- _STUDY TEXT_
★ ★ ★ ★

English actor, comedian and musician (1935–2002)

Dudley Stuart John Moore (19 April 1935 – 27 March 2002) was an English actor, comedian, musician and composer. He first came to prominence in the UK as a leading figure in the British satire boom of the 1960s. He was one of the four writer-performers in the groundbreaking satirical comedy revue Beyond the Fringe from 1960 to 1964. With another member of that team, Peter Cook, Moore collaborated on the BBC television series Not Only... But Also from 1965 to 1970. In their popular double act, Moore's buffoonery contrasted with Cook's deadpan monologues. They jointly received the 1966 British Academy Television Award for Best Entertainment Performance and worked together on other projects, such as the hit film Bedazzled (1967) and the Derek and Clive series of comedy albums. Moore and Cook ceased working together regularly after 1978, by which time Moore had settled in Los Angeles, California, to concentrate on his film career.

Following Bedazzled, Moore's work as a comedy film actor was marked by further hit films, particularly Foul Play (1978), 10 (1979) and Arthur (1981). For Arthur, Moore was nominated for the Academy Award for Best Actor and won a Golden Globe Award. He received a second Golden Globe for his performance in Micki & Maude (1984). Moore was awarded a star on the Hollywood Walk of Fame in 1987 and was made a CBE by Queen Elizabeth II at Buckingham Palace on 16 November 2001 in what was his last public appearance.

==Early life and education ==
Moore was born at the original Charing Cross Hospital in central London, the son of Ada Francis (née Hughes), a secretary, and John Moore, a railway electrician from Glasgow.
He had an older sister, Barbara. Moore was brought up on the Becontree estate in Dagenham, Essex. He was short at 5 ft 2 in and had club feet that required extensive hospital treatment. This made him the butt of jokes from other children. His right foot responded well to corrective treatment by the time he was six, but his left foot was permanently twisted and his left leg below the knee was withered. He remained self-conscious about this throughout his life.

★ ★ ★ ★

- _RECORDS SUPPLIED_
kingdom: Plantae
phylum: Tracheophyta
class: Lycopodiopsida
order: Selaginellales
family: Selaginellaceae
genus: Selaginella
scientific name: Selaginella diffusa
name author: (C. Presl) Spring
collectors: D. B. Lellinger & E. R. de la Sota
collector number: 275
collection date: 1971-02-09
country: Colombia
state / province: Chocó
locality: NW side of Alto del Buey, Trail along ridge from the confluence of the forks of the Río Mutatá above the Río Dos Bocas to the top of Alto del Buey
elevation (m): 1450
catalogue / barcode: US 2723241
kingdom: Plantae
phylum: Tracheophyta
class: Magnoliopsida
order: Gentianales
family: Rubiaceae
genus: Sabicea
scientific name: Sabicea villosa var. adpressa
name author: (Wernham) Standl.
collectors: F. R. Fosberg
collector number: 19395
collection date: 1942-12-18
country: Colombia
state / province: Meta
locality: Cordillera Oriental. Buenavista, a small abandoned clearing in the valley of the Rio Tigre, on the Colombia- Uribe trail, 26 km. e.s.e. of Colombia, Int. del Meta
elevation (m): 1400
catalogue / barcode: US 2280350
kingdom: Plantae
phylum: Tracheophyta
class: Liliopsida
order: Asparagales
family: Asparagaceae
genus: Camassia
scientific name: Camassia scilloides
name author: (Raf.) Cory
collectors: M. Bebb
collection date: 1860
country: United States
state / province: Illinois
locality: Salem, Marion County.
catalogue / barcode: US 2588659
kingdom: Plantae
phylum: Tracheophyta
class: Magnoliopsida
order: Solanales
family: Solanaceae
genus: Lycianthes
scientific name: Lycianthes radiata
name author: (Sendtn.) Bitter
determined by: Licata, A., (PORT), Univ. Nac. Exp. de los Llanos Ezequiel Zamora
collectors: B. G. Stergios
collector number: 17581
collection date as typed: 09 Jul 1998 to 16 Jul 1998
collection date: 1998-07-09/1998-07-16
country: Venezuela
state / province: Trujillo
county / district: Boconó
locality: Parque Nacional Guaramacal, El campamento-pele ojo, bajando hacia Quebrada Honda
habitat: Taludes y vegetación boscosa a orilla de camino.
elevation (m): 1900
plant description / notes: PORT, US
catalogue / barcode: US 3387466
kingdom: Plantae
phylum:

★ ★ ★ ★

- _WORK INSTRUCTIONS_
• a. According to the text about Dudley Moore, where was he brought up?
• b. Continue the text about Dudley Moore from the point where it stops.
The records have no connection to the text about Dudley Moore.

- _EXERCISE RESPONSES_
• a. On the Becontree estate in Dagenham, Essex.

• b.
Moore became a chorister at the age of six. When he was 11 years old, he earned a scholarship to the Guildhall School of Music, where he took up harpsichord, organ, violin, musical theory and composition. He rapidly developed into a highly talented pianist and organist and was playing the organ at local church weddings by the age of 14. He attended Dagenham County High School, where he received dedicated musical tuition from Peter Cork (1926–2012), who helped him towards his Oxford music scholarship. (Norma Winstone was another student of Cork's at Dagenham). Cork was also a composer. Moore kept in touch until the mid-1990s and his letters to Cork were published in 2006.

In 1955 Moore won an organ scholarship to Magdalen College, Oxford, where he was tutored by the composer Bernard Rose and from where he graduated in 1958. While studying music and composition there, he also performed with Alan Bennett in The Oxford Revue. During his university years, Moore developed a love of jazz music and became an accomplished jazz pianist and composer. He began working with musicians such as John Dankworth and Cleo Laine. In 1960, Moore left Dankworth's band to work on Beyond the Fringe.

==Career==
===Jazz pianist===
On leaving Oxford University in 1958 he joined John Dankworth's big band on piano. Subsequently he made a number of recordings leading his own trio including Pete McGurk (later replaced by Jeff Clyne) on bass and Chris Karan on drums.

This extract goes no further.